Provide the data again in its entirety, exactly as given.

───── SUPPLIED INFORMATION ─────

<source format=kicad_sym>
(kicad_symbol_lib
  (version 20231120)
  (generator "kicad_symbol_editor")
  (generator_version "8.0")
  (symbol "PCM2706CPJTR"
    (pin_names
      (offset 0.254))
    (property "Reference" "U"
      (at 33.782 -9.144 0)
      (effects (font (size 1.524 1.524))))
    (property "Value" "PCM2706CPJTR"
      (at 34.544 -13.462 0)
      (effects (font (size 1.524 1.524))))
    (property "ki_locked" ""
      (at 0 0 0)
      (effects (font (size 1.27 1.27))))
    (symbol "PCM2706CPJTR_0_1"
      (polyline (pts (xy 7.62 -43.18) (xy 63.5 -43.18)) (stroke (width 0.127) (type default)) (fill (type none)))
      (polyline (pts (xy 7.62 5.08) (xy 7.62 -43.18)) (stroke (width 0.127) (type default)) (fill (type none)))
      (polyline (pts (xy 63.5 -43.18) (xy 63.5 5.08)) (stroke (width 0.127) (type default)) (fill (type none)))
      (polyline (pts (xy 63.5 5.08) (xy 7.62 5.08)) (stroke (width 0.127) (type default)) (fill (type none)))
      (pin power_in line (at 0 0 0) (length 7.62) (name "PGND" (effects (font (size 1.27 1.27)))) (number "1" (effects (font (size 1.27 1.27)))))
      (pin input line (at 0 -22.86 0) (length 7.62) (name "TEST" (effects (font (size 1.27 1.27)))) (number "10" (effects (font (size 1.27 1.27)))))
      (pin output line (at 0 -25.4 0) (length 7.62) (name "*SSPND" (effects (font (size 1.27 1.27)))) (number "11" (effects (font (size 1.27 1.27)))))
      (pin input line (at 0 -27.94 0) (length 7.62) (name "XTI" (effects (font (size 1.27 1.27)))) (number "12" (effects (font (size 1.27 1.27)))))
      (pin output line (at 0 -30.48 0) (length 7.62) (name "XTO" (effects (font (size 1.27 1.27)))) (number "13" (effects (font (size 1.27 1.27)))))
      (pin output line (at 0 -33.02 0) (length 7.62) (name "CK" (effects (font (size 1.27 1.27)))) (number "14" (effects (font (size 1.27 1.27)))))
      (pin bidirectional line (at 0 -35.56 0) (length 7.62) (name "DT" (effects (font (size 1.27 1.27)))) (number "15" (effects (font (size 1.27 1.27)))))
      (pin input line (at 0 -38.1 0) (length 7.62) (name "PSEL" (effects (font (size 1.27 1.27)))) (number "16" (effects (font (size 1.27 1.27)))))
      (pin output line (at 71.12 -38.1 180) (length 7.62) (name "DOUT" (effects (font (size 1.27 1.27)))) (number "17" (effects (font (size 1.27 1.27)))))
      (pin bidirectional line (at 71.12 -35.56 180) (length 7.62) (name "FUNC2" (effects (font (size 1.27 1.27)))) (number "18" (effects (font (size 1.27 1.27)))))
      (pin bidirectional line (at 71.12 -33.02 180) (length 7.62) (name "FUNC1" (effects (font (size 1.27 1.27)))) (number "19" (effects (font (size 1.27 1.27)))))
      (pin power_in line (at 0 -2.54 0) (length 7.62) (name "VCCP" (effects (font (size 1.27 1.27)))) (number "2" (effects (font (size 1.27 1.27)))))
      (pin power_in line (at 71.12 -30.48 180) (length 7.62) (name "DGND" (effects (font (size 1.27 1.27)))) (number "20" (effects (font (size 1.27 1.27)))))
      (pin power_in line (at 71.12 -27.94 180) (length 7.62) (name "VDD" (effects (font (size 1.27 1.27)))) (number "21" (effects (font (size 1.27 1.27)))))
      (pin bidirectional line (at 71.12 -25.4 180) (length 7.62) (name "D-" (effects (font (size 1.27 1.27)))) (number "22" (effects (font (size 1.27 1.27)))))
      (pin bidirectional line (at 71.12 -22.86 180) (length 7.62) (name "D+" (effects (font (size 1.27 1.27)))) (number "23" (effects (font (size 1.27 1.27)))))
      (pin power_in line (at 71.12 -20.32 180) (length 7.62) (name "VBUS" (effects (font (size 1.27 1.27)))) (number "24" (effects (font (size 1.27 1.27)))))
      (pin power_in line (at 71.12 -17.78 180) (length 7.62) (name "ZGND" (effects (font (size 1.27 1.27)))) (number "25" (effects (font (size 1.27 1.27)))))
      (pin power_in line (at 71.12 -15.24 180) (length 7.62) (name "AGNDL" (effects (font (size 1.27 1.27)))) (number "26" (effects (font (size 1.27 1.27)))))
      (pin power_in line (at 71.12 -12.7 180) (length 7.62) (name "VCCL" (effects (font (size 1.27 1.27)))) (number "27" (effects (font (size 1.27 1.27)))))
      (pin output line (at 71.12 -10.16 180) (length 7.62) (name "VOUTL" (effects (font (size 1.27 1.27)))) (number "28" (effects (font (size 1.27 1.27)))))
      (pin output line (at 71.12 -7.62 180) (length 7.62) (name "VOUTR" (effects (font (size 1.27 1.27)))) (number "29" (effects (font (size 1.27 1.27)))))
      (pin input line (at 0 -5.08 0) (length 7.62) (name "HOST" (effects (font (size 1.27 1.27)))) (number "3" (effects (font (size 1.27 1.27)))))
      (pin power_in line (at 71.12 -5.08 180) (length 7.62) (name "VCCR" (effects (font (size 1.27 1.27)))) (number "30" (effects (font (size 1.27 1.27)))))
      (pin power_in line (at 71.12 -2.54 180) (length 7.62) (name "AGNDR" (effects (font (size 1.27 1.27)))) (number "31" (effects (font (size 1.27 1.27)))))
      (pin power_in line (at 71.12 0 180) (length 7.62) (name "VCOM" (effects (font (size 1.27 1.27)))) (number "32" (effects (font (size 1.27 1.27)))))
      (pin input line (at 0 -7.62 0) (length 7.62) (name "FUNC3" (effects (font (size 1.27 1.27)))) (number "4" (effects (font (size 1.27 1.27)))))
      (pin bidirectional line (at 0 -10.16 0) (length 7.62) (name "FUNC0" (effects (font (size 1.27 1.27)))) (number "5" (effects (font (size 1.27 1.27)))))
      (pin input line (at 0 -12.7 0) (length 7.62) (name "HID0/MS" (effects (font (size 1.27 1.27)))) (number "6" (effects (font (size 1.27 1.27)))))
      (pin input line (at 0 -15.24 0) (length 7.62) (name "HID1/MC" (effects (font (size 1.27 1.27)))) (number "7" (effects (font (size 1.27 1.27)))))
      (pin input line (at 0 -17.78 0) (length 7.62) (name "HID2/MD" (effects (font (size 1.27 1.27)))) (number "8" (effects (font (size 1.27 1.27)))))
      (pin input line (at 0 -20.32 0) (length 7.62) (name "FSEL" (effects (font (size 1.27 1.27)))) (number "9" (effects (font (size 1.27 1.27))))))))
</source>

─────

§ ANSWER TO THE PROBLEM
<source format=kicad_sym>
(kicad_symbol_lib
  (version 20231120)
  (generator "kicad_symbol_editor")
  (generator_version "8.0")
  (symbol "PCM2706CPJTR"
    (pin_names
      (offset 0.254))
    (property "Reference" "U"
      (at 33.782 -9.144 0)
      (effects (font (size 1.524 1.524))))
    (property "Value" "PCM2706CPJTR"
      (at 34.544 -13.462 0)
      (effects (font (size 1.524 1.524))))
    (property "ki_locked" ""
      (at 0 0 0)
      (effects (font (size 1.27 1.27))))
    (symbol "PCM2706CPJTR_0_1"
      (polyline (pts (xy 7.62 -43.18) (xy 63.5 -43.18)) (stroke (width 0.127) (type default)) (fill (type none)))
      (polyline (pts (xy 7.62 5.08) (xy 7.62 -43.18)) (stroke (width 0.127) (type default)) (fill (type none)))
      (polyline (pts (xy 63.5 -43.18) (xy 63.5 5.08)) (stroke (width 0.127) (type default)) (fill (type none)))
      (polyline (pts (xy 63.5 5.08) (xy 7.62 5.08)) (stroke (width 0.127) (type default)) (fill (type none)))
      (pin power_in line (at 0 0 0) (length 7.62) (name "PGND" (effects (font (size 1.27 1.27)))) (number "1" (effects (font (size 1.27 1.27)))))
      (pin input line (at 0 -22.86 0) (length 7.62) (name "TEST" (effects (font (size 1.27 1.27)))) (number "10" (effects (font (size 1.27 1.27)))))
      (pin output line (at 0 -25.4 0) (length 7.62) (name "*SSPND" (effects (font (size 1.27 1.27)))) (number "11" (effects (font (size 1.27 1.27)))))
      (pin input line (at 0 -27.94 0) (length 7.62) (name "XTI" (effects (font (size 1.27 1.27)))) (number "12" (effects (font (size 1.27 1.27)))))
      (pin output line (at 0 -30.48 0) (length 7.62) (name "XTO" (effects (font (size 1.27 1.27)))) (number "13" (effects (font (size 1.27 1.27)))))
      (pin output line (at 0 -33.02 0) (length 7.62) (name "CK" (effects (font (size 1.27 1.27)))) (number "14" (effects (font (size 1.27 1.27)))))
      (pin bidirectional line (at 0 -35.56 0) (length 7.62) (name "DT" (effects (font (size 1.27 1.27)))) (number "15" (effects (font (size 1.27 1.27)))))
      (pin input line (at 0 -38.1 0) (length 7.62) (name "PSEL" (effects (font (size 1.27 1.27)))) (number "16" (effects (font (size 1.27 1.27)))))
      (pin output line (at 71.12 -38.1 180) (length 7.62) (name "DOUT" (effects (font (size 1.27 1.27)))) (number "17" (effects (font (size 1.27 1.27)))))
      (pin bidirectional line (at 71.12 -35.56 180) (length 7.62) (name "FUNC2" (effects (font (size 1.27 1.27)))) (number "18" (effects (font (size 1.27 1.27)))))
      (pin bidirectional line (at 71.12 -33.02 180) (length 7.62) (name "FUNC1" (effects (font (size 1.27 1.27)))) (number "19" (effects (font (size 1.27 1.27)))))
      (pin power_in line (at 0 -2.54 0) (length 7.62) (name "VCCP" (effects (font (size 1.27 1.27)))) (number "2" (effects (font (size 1.27 1.27)))))
      (pin power_in line (at 71.12 -30.48 180) (length 7.62) (name "DGND" (effects (font (size 1.27 1.27)))) (number "20" (effects (font (size 1.27 1.27)))))
      (pin power_in line (at 71.12 -27.94 180) (length 7.62) (name "VDD" (effects (font (size 1.27 1.27)))) (number "21" (effects (font (size 1.27 1.27)))))
      (pin bidirectional line (at 71.12 -25.4 180) (length 7.62) (name "D-" (effects (font (size 1.27 1.27)))) (number "22" (effects (font (size 1.27 1.27)))))
      (pin bidirectional line (at 71.12 -22.86 180) (length 7.62) (name "D+" (effects (font (size 1.27 1.27)))) (number "23" (effects (font (size 1.27 1.27)))))
      (pin power_in line (at 71.12 -20.32 180) (length 7.62) (name "VBUS" (effects (font (size 1.27 1.27)))) (number "24" (effects (font (size 1.27 1.27)))))
      (pin power_in line (at 71.12 -17.78 180) (length 7.62) (name "ZGND" (effects (font (size 1.27 1.27)))) (number "25" (effects (font (size 1.27 1.27)))))
      (pin power_in line (at 71.12 -15.24 180) (length 7.62) (name "AGNDL" (effects (font (size 1.27 1.27)))) (number "26" (effects (font (size 1.27 1.27)))))
      (pin power_in line (at 71.12 -12.7 180) (length 7.62) (name "VCCL" (effects (font (size 1.27 1.27)))) (number "27" (effects (font (size 1.27 1.27)))))
      (pin output line (at 71.12 -10.16 180) (length 7.62) (name "VOUTL" (effects (font (size 1.27 1.27)))) (number "28" (effects (font (size 1.27 1.27)))))
      (pin output line (at 71.12 -7.62 180) (length 7.62) (name "VOUTR" (effects (font (size 1.27 1.27)))) (number "29" (effects (font (size 1.27 1.27)))))
      (pin input line (at 0 -5.08 0) (length 7.62) (name "HOST" (effects (font (size 1.27 1.27)))) (number "3" (effects (font (size 1.27 1.27)))))
      (pin power_in line (at 71.12 -5.08 180) (length 7.62) (name "VCCR" (effects (font (size 1.27 1.27)))) (number "30" (effects (font (size 1.27 1.27)))))
      (pin power_in line (at 71.12 -2.54 180) (length 7.62) (name "AGNDR" (effects (font (size 1.27 1.27)))) (number "31" (effects (font (size 1.27 1.27)))))
      (pin power_in line (at 71.12 0 180) (length 7.62) (name "VCOM" (effects (font (size 1.27 1.27)))) (number "32" (effects (font (size 1.27 1.27)))))
      (pin input line (at 0 -7.62 0) (length 7.62) (name "FUNC3" (effects (font (size 1.27 1.27)))) (number "4" (effects (font (size 1.27 1.27)))))
      (pin bidirectional line (at 0 -10.16 0) (length 7.62) (name "FUNC0" (effects (font (size 1.27 1.27)))) (number "5" (effects (font (size 1.27 1.27)))))
      (pin input line (at 0 -12.7 0) (length 7.62) (name "HID0/MS" (effects (font (size 1.27 1.27)))) (number "6" (effects (font (size 1.27 1.27)))))
      (pin input line (at 0 -15.24 0) (length 7.62) (name "HID1/MC" (effects (font (size 1.27 1.27)))) (number "7" (effects (font (size 1.27 1.27)))))
      (pin input line (at 0 -17.78 0) (length 7.62) (name "HID2/MD" (effects (font (size 1.27 1.27)))) (number "8" (effects (font (size 1.27 1.27)))))
      (pin input line (at 0 -20.32 0) (length 7.62) (name "FSEL" (effects (font (size 1.27 1.27)))) (number "9" (effects (font (size 1.27 1.27))))))))
</source>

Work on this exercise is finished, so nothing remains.